Former Spokane police Detective Jeff Harvey filed a lawsuit Tuesday against the department that fired him last year, seeking back pay and damages for emotional, physical and mental “injuries” to be determined at trial.
Harvey’s attorney, Bob Dunn – who recently won a $722,000 jury award and $833,000 in attorney’s fees in similar case involving Office Jay Mehring – pointed the finger at former police Chief Anne Kirkpatrick.
“She came here on a campaign to make a name for herself at the expense of officers who were working for her and didn’t care one whit about due process,” Dunn said.
Dunn sent the city’s new administration a demand letter three weeks ago, seeking to settle the case out of court.

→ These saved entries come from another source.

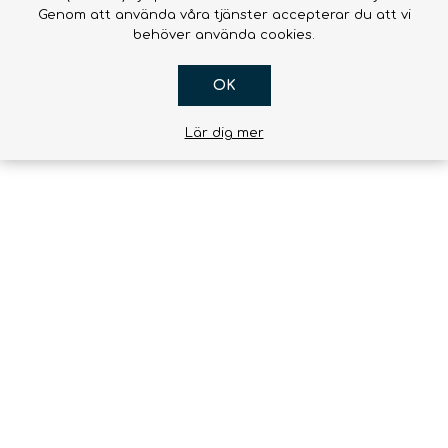
Genom att använda våra tjänster accepterar du att vi
behöver använda cookies.
OK
Lär dig mer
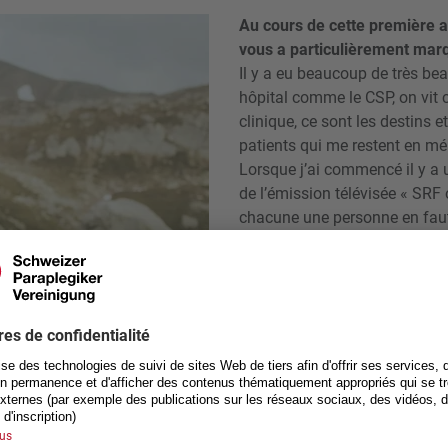
Au cours de cette première 
vous a particulièrement mar
Il y a eu beaucoup de très b
hôpital comme le CSP, on vit 
clinique, ce sont les destins e
patients qui me restent en m
Lorsque j’ai commencé il y a u
de l’émission télévisée « SRF
chacune une personne en faut
course à travers les Alpes suis
propres moyens de Göschenen 
Gothard. Participer à cette pr
unique.
Cliquez
ici
pour accéder au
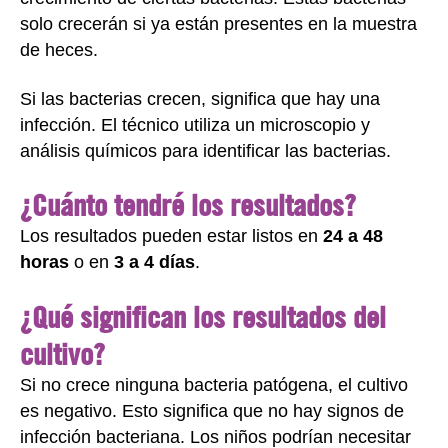
solo crecerán si ya están presentes en la muestra
de heces.
Si las bacterias crecen, significa que hay una
infección. El técnico utiliza un microscopio y
análisis químicos para identificar las bacterias.
¿Cuánto tendré los resultados?
Los resultados pueden estar listos en
24 a 48
horas
o en
3 a 4 días
.
¿Qué significan los resultados del
cultivo?
Si no crece ninguna bacteria patógena, el cultivo
es negativo. Esto significa que no hay signos de
infección bacteriana. Los niños podrían necesitar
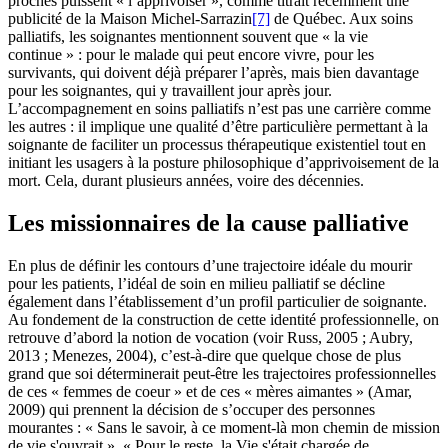
proches puissent « l’apprivoiser », comme titrait récemment une
publicité de la Maison Michel-Sarrazin
[7]
de Québec. Aux soins
palliatifs, les soignantes mentionnent souvent que « la vie
continue » : pour le malade qui peut encore vivre, pour les
survivants, qui doivent déjà préparer l’après, mais bien davantage
pour les soignantes, qui y travaillent jour après jour.
L’accompagnement en soins palliatifs n’est pas une carrière comme
les autres : il implique une qualité d’être particulière permettant à la
soignante de faciliter un processus thérapeutique existentiel tout en
initiant les usagers à la posture philosophique d’apprivoisement de la
mort. Cela, durant plusieurs années, voire des décennies.
Les missionnaires de la cause palliative
En plus de définir les contours d’une trajectoire idéale du mourir
pour les patients, l’idéal de soin en milieu palliatif se décline
également dans l’établissement d’un profil particulier de soignante.
Au fondement de la construction de cette identité professionnelle, on
retrouve d’abord la notion de vocation (voir Russ, 2005 ; Aubry,
2013 ; Menezes, 2004), c’est-à-dire que quelque chose de plus
grand que soi déterminerait peut-être les trajectoires professionnelles
de ces « femmes de coeur » et de ces « mères aimantes » (Amar,
2009) qui prennent la décision de s’occuper des personnes
mourantes : « Sans le savoir, à ce moment-là mon chemin de mission
de vie s'ouvrait », « Pour le reste, la Vie s'était chargée de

“With the new regime, we thought we might hear something that would eliminate the exposure the city would have,” Dunn said. “We didn’t hear squat.”
Acting police Chief Scott Stephens could not be reached late Tuesday for comment.
Last July, the city released Harvey’s 10-page termination letter, which was signed by Kirkpatrick and City Administrator Ted Danek and hand-delivered to Harvey’s home. It documented other discipline and negative evaluations during Harvey’s years in the department. He was suspended for 20 days in 1987 after breaking a man’s arm; given an oral reprimand in 1989 after eight detention employees reported that Harvey and two fellow officers used excessive force against a 17-year-old boy; and suspended for 40 hours in 1991 for calling in sick so he could go hunting.
In the lawsuit, Dunn accused the city of violating Harvey’s confidential employment records and retaliating against him because Harvey had served as a vice president of the Spokane Police Guild.
“In this role, (Harvey) was very vocal regarding the Guild’s disapproval of police leadership, particularly how Defendant Kirkpatrick abusively handled discipline and treated guild members,” Dunn wrote. Harvey’s “comments and opinions were commonly published in numerous local news broadcasts, as was his involvement in the 2010 vote of no confidence against Defendant Kirkpatrick, making him a target of Defendant Kirkpatrick for unlawful retaliation and employment discrimination.”
Harvey was terminated after he was charged with obstruction of justice following a January 2011 encounter with a state Fish and Wildlife officer. However, a jury last September decided 5-1 to acquit Harvey, and Deputy Spokane County Prosecutor Brian O’Brien said he would not retry the case.